Clay's relentless and vociferous criticism of Andrew Jackson has often been dismissed as sour grapes. From the perspective of a man devoted to the perpetuation of the Union, however, one concerned that a popular military hero—an American Bonaparte—could overwhelm the fragile young republic, his opposition is more plausible and respectable. As Clay read Jackson's character, he saw a man so governed by his own passions and so good at reflecting the people's that he was inherently dangerous to constitutional government. The Heidlers' portrait of Jackson argues that Clay's fears were far from groundless.

Having seen several fledgling republics fall victim to military dictatorship, Clay believed a peaceful, stable, commercial republic was America's only hope for enduring. It was this desire to vindicate the founding, as both a practical enterprise that would benefit Americans and a moral ideal that would inspire mankind, that made Clay "essentially American." By no means a pacifist—Clay first rose to national prominence as the leader of the fiery "War Hawk" Congress in 1811—he nevertheless recognized that the essence of America was not glory and conquest, but progress and development. Clay believed in building America's economic system through "internal improvements" (we would call them "infrastructure"), which would bind the sections of the nation together and allow Americans to prosper by living peaceably with other nations and one another.

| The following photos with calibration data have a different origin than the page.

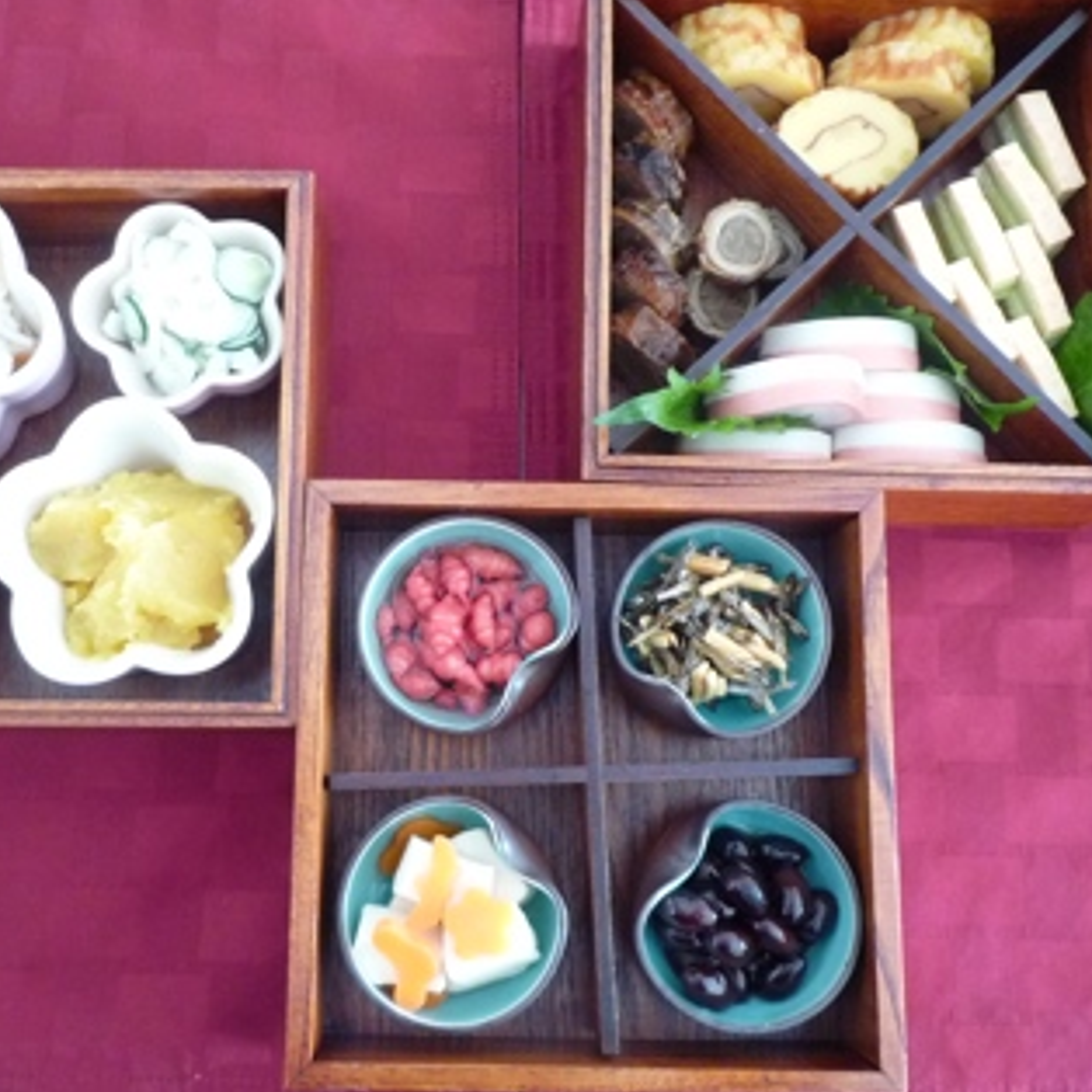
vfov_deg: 44.9
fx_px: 1321
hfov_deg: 44.8
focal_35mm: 37
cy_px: 546
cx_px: 471
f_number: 2.8
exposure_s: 1/25
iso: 400
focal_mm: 4.4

The prosperity Clay envisioned was not only an economic good in itself but a political one. A thriving America would be too busy, and have too much at stake, to permit disagreements over slavery to escalate into war. Instead, a prosperous nation would have the wherewithal to pursue a policy of gradual, compensated emancipation. One of the few ways Henry Clay's story is not tragic is that he died before it became clear that this lovely dream was impossible.